After he cut her up with the camera, Arosteguy seemed to fall into a reverie, or perhaps a near stupor—he certainly outstripped her in drinking—and Naomi tried to bring him out of his elusive state by offering to draw one or two teardrops on his cheek, engaging him in a discussion about whether the teardrops should be filled in—indicating murder—or just outlined and empty—indicating attempted murder. It was an oblique lead-in to what she wanted to be a straightforward discussion of how Célestine went from being a euphorically happy mono-breasted apotemnophiliac to a mutilated corpse, but after accepting two solid teardrops—no explanation for the two murders they agreed they represented—which she drew on his damp right cheek in purple marker, he slumped and swooned, and she put him to bed like a child (he insisted it be her bed), after helping him stagger and lurch up the narrow staircase, feeling the full weight and heat and sweat of him.

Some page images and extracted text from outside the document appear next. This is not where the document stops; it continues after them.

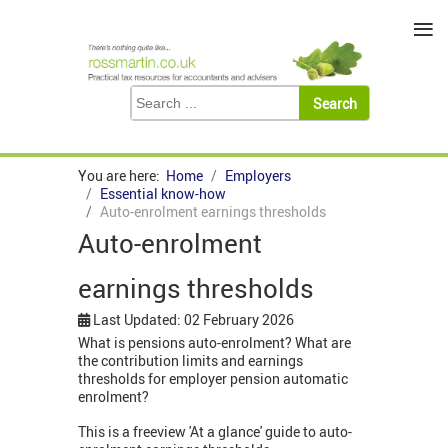
≡
You are here:
Home
Employers
Essential know-how
Auto-enrolment earnings thresholds
Auto-enrolment
earnings thresholds
Last Updated: 02 February 2026
What is pensions auto-enrolment? What are
the contribution limits and earnings
thresholds for employer pension automatic
enrolment?
This is a freeview 'At a glance' guide to auto-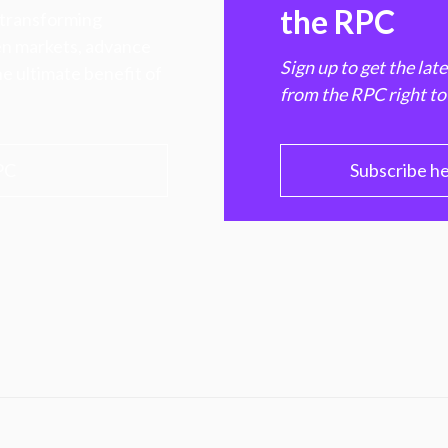
the RPC
 transforming
hen markets, advance
Sign up to get the lat
e ultimate benefit of
from the RPC right to
PC
Subscribe h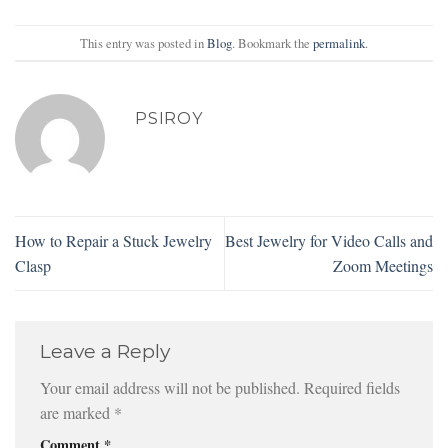
This entry was posted in
Blog
. Bookmark the
permalink
.
PSIROY
How to Repair a Stuck Jewelry
Best Jewelry for Video Calls and
Clasp
Zoom Meetings
Leave a Reply
Your email address will not be published.
Required fields
are marked
*
Comment
*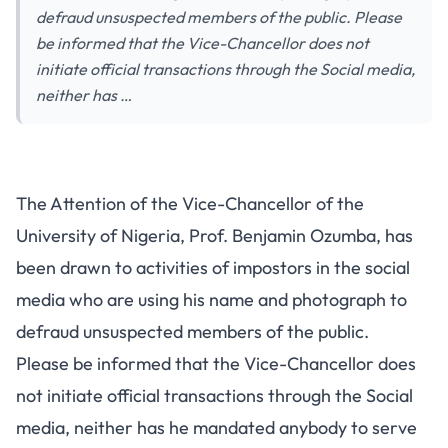
defraud unsuspected members of the public. Please
be informed that the Vice-Chancellor does not
initiate official transactions through the Social media,
neither has …
The Attention of the Vice-Chancellor of the
University of Nigeria, Prof. Benjamin Ozumba, has
been drawn to activities of impostors in the social
media who are using his name and photograph to
defraud unsuspected members of the public.
Please be informed that the Vice-Chancellor does
not initiate official transactions through the Social
media, neither has he mandated anybody to serve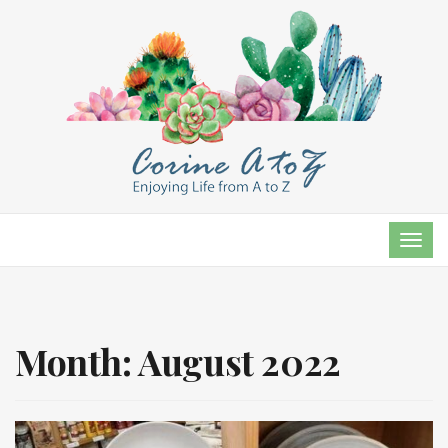
TOG
NAVI
Month:
August 2022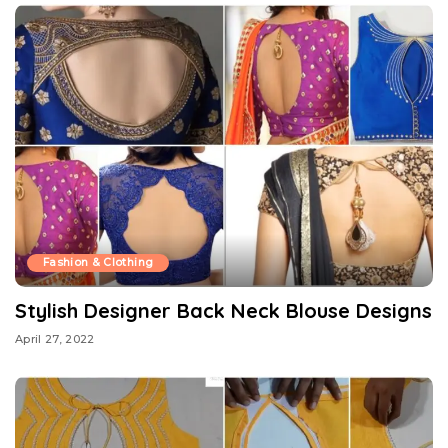
Fashion & Clothing
Stylish Designer Back Neck Blouse Designs
April 27, 2022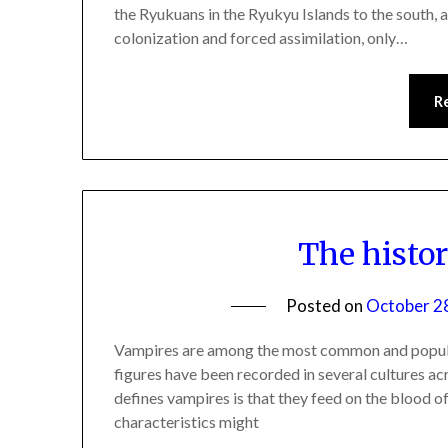
the Ryukuans in the Ryukyu Islands to the south, a
colonization and forced assimilation, only…
R
The histo
Posted on
October 2
Vampires are among the most common and popular
figures have been recorded in several cultures acr
defines vampires is that they feed on the blood of
characteristics might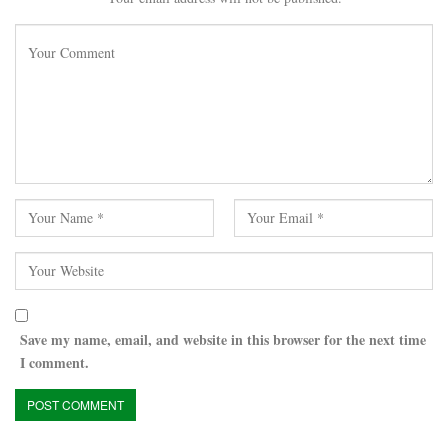
Save my name, email, and website in this browser for the next time
I comment.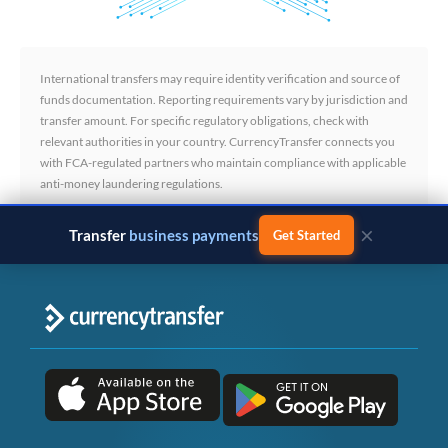
International transfers may require identity verification and source of
funds documentation. Reporting requirements vary by jurisdiction and
transfer amount. For specific regulatory obligations, check with
relevant authorities in your country. CurrencyTransfer connects you
with FCA-regulated partners who maintain compliance with applicable
anti-money laundering regulations.
×
Transfer
business payments
Get Started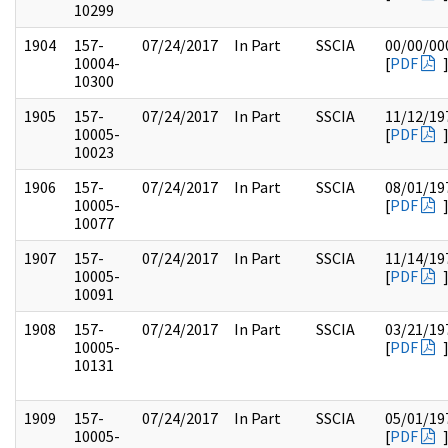
10299
1904
157-
07/24/2017
In Part
SSCIA
00/00/00
10004-
[
PDF
10300
1905
157-
07/24/2017
In Part
SSCIA
11/12/19
10005-
[
PDF
10023
1906
157-
07/24/2017
In Part
SSCIA
08/01/19
10005-
[
PDF
10077
1907
157-
07/24/2017
In Part
SSCIA
11/14/19
10005-
[
PDF
10091
1908
157-
07/24/2017
In Part
SSCIA
03/21/19
10005-
[
PDF
10131
1909
157-
07/24/2017
In Part
SSCIA
05/01/19
10005-
[
PDF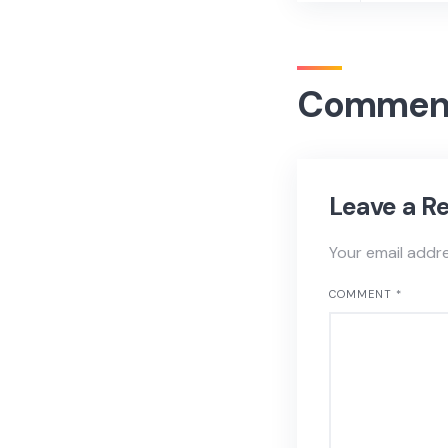
Commen
Leave a R
Your email addre
COMMENT
*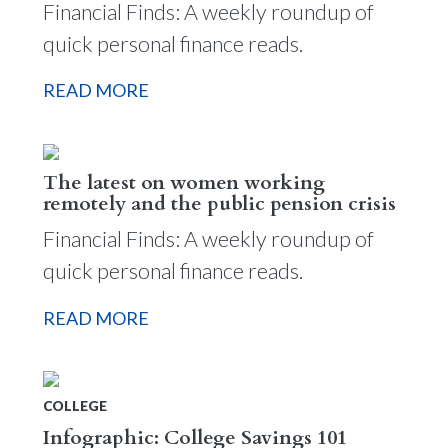
Financial Finds: A weekly roundup of
quick personal finance reads.
READ MORE
The latest on women working
remotely and the public pension crisis
Financial Finds: A weekly roundup of
quick personal finance reads.
READ MORE
COLLEGE
Infographic: College Savings 101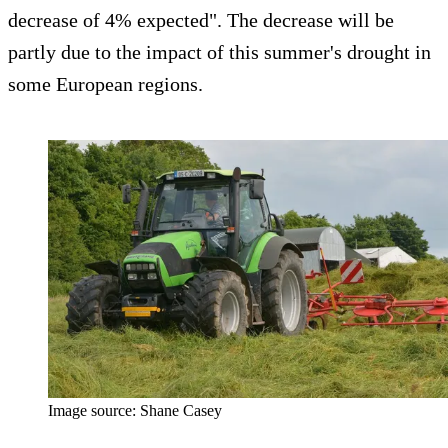
decrease of 4% expected". The decrease will be
partly due to the impact of this summer's drought in
some European regions.
Image source: Shane Casey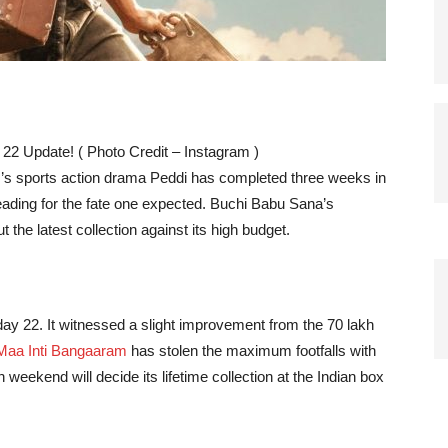
 22 Update! ( Photo Credit – Instagram )
s sports action drama Peddi has completed three weeks in
 heading for the fate one expected. Buchi Babu Sana’s
ut the latest collection against its high budget.
ay 22. It witnessed a slight improvement from the 70 lakh
Maa Inti Bangaaram
has stolen the maximum footfalls with
 weekend will decide its lifetime collection at the Indian box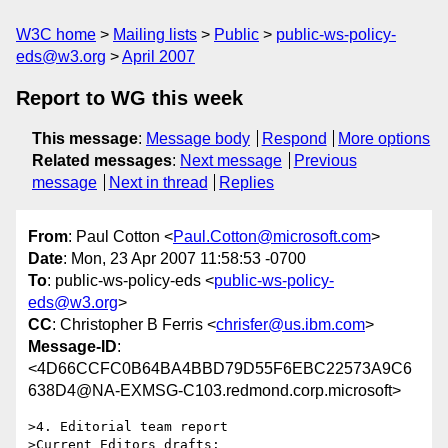
W3C home
Mailing lists
Public
public-ws-policy-
eds@w3.org
April 2007
Report to WG this week
This message
:
Message body
Respond
More options
Related messages
:
Next message
Previous
message
Next in thread
Replies
From
: Paul Cotton <
Paul.Cotton@microsoft.com
>
Date
: Mon, 23 Apr 2007 11:58:53 -0700
To
: public-ws-policy-eds <
public-ws-policy-
eds@w3.org
>
CC
: Christopher B Ferris <
chrisfer@us.ibm.com
>
Message-ID
:
<4D66CCFC0B64BA4BBD79D55F6EBC22573A9C6
638D4@NA-EXMSG-C103.redmond.corp.microsoft>
>4. Editorial team report

>Current Editors drafts:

In the morning, she realized that she must have fallen asleep beside him on the bed. Her laptop was still open and on the floor where she had been sitting last night, back against the bed, feet jammed against the wall, scrolling through his photos of Naomi performing Célestine on the operating table. Lying in bed, she had dreamed that she was Célestine, Tina being cut up, but not on the operating table. She was in the famous Paris apartment of the Arosteguys, and she was on an uncomfortably small marble slab being carved and eaten by a photorealistic Ari, a solicitous and appreciative one, who commented on and savored every morsel of her while she herself encouraged him in his efforts to disjoint her and, of
course, to sever her breasts, and then finally her head, which never stopped being aware and never stopped smiling fondly, even when he began to eat her lips. When she rolled over towards the sleeping Arosteguy, so strong was the half-life of the dream that she worried that her head would fall off and bump off his shoulder and onto the floor like a soccer ball. But he was no longer in the bed. As she walked the few steps towards the bathroom, she felt as though she were floating on the forceful tide of oblivion which her dream had generated deep in the waters of unconsciousness, and in this floating, which was a cathartic and liberating sensation, she felt closer to Arosteguy, from whom it must have emanated, so strongly did his desire for obliteration radiate even in the most mundane moments. Jammed behind the sink's Hot faucet she found a crumpled piece of Cute-brand facial tissue streaked with watery purple, and she assumed that he had wiped away his two tears. Had the tears represented Célestine and, figuratively, Naomi, and had he now absolved himself of those two murders?